Suelen ser la socialdemocracia europea, laborismo, PSOE español, Obrero belga, y un numeroso grupo de partidos que promocionan la ecología y otras posturas que involucran al desarrollo social. En esta izquierda, hay también algunos sectores minoritarios, en especial en América Latina, que son nacionalistas con un discurso anticapitalista y que, sin cuestionar directamente el derecho a la propiedad privada, la condicionan.
- Derechas Democráticas o Centroderechas: Internacionalismo con aceptación plena de la Propiedad Privada.

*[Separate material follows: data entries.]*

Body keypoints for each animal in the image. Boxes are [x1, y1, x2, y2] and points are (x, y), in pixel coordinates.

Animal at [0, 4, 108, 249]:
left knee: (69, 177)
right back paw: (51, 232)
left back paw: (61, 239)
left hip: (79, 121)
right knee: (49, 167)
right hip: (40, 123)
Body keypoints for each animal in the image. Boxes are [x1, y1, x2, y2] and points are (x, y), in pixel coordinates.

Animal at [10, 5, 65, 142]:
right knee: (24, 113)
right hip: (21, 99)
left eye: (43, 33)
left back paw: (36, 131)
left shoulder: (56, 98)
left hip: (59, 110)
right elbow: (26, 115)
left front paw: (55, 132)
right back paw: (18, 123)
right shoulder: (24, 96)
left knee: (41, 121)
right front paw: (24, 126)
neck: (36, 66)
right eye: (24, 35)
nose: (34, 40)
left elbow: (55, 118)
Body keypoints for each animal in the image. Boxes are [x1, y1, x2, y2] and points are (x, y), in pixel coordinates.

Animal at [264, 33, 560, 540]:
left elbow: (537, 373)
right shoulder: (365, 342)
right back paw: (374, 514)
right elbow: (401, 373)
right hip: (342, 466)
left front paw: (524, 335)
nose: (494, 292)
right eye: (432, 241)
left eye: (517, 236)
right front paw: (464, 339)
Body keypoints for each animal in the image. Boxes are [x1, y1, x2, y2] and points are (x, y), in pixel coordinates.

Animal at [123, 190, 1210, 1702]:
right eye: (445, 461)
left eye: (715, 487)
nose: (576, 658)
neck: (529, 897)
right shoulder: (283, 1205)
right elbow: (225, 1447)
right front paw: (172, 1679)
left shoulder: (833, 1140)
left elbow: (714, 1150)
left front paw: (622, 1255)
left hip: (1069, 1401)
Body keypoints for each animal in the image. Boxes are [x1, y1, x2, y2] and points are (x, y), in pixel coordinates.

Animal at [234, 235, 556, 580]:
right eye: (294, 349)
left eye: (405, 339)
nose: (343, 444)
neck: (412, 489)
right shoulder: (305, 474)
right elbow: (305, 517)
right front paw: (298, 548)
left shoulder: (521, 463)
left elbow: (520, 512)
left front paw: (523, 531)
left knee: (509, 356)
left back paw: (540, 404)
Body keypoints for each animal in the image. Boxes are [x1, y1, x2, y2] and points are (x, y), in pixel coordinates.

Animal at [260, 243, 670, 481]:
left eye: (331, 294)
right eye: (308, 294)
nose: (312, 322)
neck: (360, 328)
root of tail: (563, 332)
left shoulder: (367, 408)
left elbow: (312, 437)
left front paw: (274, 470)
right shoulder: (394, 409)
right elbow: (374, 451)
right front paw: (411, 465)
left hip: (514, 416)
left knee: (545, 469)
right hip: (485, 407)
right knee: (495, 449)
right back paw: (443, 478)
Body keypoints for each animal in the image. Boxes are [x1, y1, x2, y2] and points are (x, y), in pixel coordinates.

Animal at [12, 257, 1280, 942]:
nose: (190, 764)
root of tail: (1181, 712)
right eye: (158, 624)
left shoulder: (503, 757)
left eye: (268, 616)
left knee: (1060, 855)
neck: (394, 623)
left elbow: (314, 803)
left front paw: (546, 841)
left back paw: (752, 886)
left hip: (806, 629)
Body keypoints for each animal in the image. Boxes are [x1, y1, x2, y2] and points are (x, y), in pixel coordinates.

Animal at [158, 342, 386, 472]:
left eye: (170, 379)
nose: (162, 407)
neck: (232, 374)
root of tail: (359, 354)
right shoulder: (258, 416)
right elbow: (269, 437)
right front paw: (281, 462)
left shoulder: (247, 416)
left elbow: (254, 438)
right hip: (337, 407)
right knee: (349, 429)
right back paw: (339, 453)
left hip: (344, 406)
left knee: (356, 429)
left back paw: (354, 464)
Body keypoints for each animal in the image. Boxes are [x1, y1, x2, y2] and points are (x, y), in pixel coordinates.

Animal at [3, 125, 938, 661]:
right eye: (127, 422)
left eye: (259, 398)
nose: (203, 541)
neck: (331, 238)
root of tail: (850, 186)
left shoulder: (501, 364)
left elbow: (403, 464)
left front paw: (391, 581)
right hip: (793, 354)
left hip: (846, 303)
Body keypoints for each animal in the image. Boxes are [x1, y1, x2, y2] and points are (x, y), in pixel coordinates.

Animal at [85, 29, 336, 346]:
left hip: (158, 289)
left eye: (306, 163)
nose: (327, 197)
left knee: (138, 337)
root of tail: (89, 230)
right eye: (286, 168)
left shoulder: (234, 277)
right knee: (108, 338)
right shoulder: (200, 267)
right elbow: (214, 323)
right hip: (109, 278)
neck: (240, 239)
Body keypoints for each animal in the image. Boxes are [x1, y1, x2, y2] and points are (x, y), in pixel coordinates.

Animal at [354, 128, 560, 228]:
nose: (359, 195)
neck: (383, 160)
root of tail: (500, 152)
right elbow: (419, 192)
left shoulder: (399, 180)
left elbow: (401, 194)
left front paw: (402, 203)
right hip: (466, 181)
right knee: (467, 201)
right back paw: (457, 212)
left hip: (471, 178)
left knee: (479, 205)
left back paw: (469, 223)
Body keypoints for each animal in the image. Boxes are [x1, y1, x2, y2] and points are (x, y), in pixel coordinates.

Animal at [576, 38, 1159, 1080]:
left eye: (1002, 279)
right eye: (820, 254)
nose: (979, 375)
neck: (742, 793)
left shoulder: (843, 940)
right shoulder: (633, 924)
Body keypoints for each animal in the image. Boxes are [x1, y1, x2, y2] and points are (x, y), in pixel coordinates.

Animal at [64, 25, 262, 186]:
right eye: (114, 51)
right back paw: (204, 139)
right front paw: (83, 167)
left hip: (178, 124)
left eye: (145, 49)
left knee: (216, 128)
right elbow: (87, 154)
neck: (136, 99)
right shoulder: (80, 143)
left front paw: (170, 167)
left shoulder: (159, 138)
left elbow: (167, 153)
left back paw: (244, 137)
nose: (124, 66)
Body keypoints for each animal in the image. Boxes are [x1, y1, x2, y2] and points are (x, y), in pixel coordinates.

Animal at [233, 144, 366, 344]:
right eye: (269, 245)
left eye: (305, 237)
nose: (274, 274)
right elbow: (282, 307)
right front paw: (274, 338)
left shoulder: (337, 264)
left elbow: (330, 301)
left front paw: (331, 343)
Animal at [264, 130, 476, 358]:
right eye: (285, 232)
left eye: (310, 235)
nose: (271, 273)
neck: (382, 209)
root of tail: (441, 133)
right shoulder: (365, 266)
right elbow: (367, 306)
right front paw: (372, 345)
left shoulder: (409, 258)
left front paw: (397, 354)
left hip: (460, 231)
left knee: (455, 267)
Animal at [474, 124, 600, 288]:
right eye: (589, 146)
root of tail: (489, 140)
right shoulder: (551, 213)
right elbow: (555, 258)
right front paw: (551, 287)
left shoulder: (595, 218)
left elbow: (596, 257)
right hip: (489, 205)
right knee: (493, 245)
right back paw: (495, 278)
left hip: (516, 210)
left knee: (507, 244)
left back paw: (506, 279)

Sus adherentes suelen ser el Conservadorismo británico, el PP Español, los partidos republicano o demócrata de los Estados Unidos, y un grupo numeroso de partidos liberales, demócratas y conservadores que hacen hincapié en el desarrollo económico como requisito previo e indispensable para poder promover el desarrollo social.
Apostillas del agregado
4) La ubicación ideológica que establecen los mismos partidos respecto de sí mismos, cotejado esto con sus campañas proselitistas; B) La ubicación que les dan a estos partidos políticos los medios de comunicación; C) Sus modelos económicos, estableciendo que los extremos sean el marxismo a la izquierda, y el “capitalismo de estado”, a la derecha; D) La utilización como elementos aglutinantes a la propiedad privada y al nacionalismo.
5) Con respecto a la cuestión “unipartidista” (la existencia de un solo partido político), hay que tomar en cuenta que tanto Mussolini como Hitler pudieron implementar una clara dictadura política en sus respectivos países porque se aseguraron el apoyo del tridente “militar + clero + el capital-empresariado nacional”. El hecho es que Perón nunca pudo terminar de convencer a ninguno de estos grandes poderes sectoriales sobre las ventajas del peronismo, por lo que, de acuerdo a la opinión de sus detractores, su gobierno transitó sobre una cuerda que muchos historiadores señalan como una “cuasi-dictadura”, no pudiendo armar la otra pata que necesitaba para establecer una ideología fascista: la dictadura política.